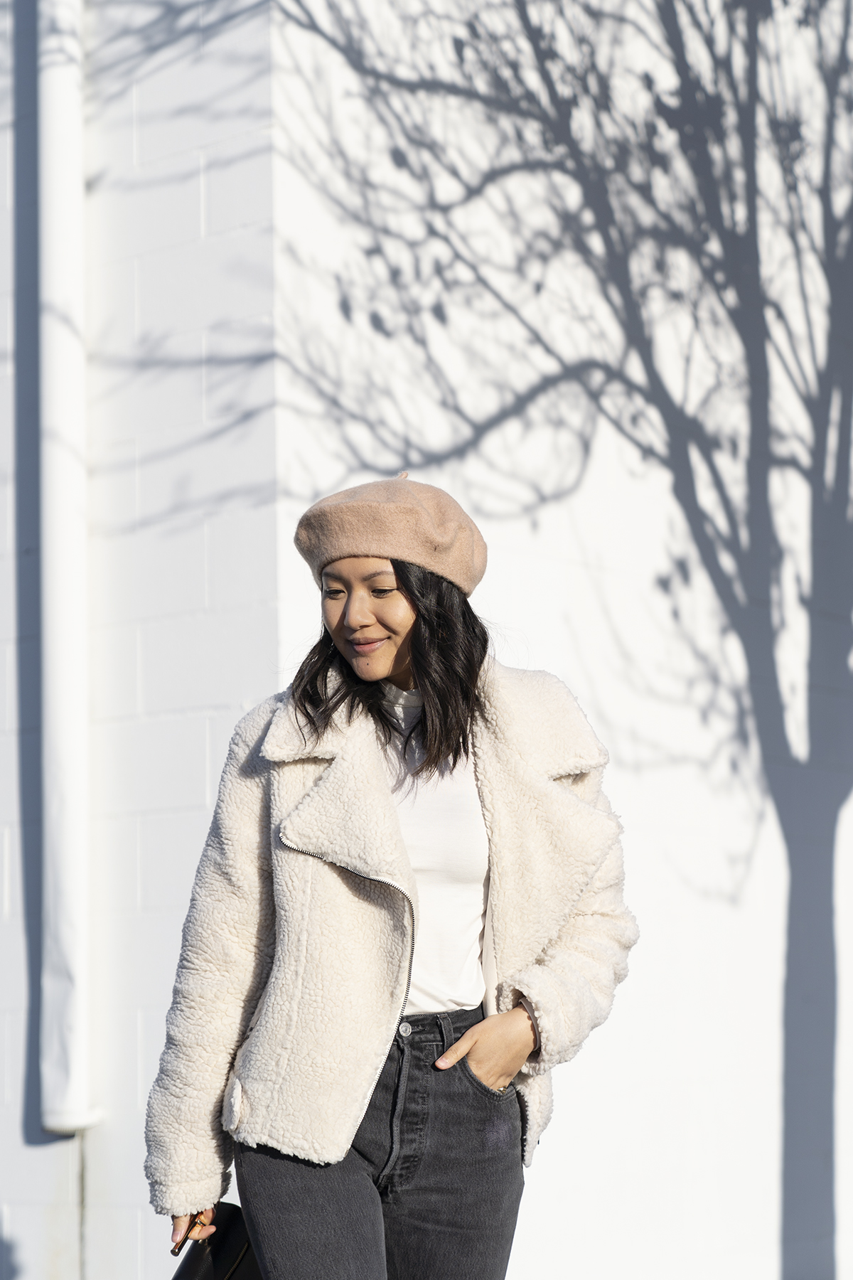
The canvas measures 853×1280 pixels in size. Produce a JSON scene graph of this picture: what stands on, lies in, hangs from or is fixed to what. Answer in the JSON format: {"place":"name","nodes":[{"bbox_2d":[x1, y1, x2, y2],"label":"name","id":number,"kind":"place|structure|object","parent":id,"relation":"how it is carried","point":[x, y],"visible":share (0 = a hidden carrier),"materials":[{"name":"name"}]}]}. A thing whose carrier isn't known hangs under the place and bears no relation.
{"place":"outdoors","nodes":[
{"label":"outdoors","id":0,"kind":"place"},
{"bbox_2d":[0,0,852,1273],"label":"building wall","id":1,"kind":"structure","parent":0,"point":[200,782],"materials":[{"name":"white paint"}]},
{"bbox_2d":[36,0,98,1137],"label":"drainpipe","id":2,"kind":"object","parent":1,"relation":"attached to","point":[60,632],"visible":0.96,"materials":[{"name":"white plastic"}]},
{"bbox_2d":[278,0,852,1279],"label":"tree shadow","id":3,"kind":"object","parent":1,"relation":"on","point":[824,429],"visible":0.98,"materials":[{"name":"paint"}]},
{"label":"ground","id":4,"kind":"structure","parent":0},
{"bbox_2d":[143,477,637,1279],"label":"woman","id":5,"kind":"object","parent":4,"relation":"on","point":[387,662],"visible":0.96},
{"bbox_2d":[169,1203,263,1279],"label":"black handbag","id":6,"kind":"object","parent":5,"relation":"in","point":[235,1213],"visible":0.59,"materials":[{"name":"black leather"}]}
]}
-- -- --
REQUIRED WORK: Skip the pictures, then retype every line above exactly.

RESPONSE TO THE TASK:
The canvas measures 853×1280 pixels in size. Produce a JSON scene graph of this picture: what stands on, lies in, hangs from or is fixed to what. Answer in the JSON format: {"place":"name","nodes":[{"bbox_2d":[x1, y1, x2, y2],"label":"name","id":number,"kind":"place|structure|object","parent":id,"relation":"how it is carried","point":[x, y],"visible":share (0 = a hidden carrier),"materials":[{"name":"name"}]}]}. A thing whose carrier isn't known hangs under the place and bears no relation.
{"place":"outdoors","nodes":[
{"label":"outdoors","id":0,"kind":"place"},
{"bbox_2d":[0,0,852,1273],"label":"building wall","id":1,"kind":"structure","parent":0,"point":[200,782],"materials":[{"name":"white paint"}]},
{"bbox_2d":[36,0,98,1137],"label":"drainpipe","id":2,"kind":"object","parent":1,"relation":"attached to","point":[60,632],"visible":0.96,"materials":[{"name":"white plastic"}]},
{"bbox_2d":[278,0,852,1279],"label":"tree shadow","id":3,"kind":"object","parent":1,"relation":"on","point":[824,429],"visible":0.98,"materials":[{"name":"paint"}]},
{"label":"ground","id":4,"kind":"structure","parent":0},
{"bbox_2d":[143,477,637,1279],"label":"woman","id":5,"kind":"object","parent":4,"relation":"on","point":[387,662],"visible":0.96},
{"bbox_2d":[169,1203,263,1279],"label":"black handbag","id":6,"kind":"object","parent":5,"relation":"in","point":[235,1213],"visible":0.59,"materials":[{"name":"black leather"}]}
]}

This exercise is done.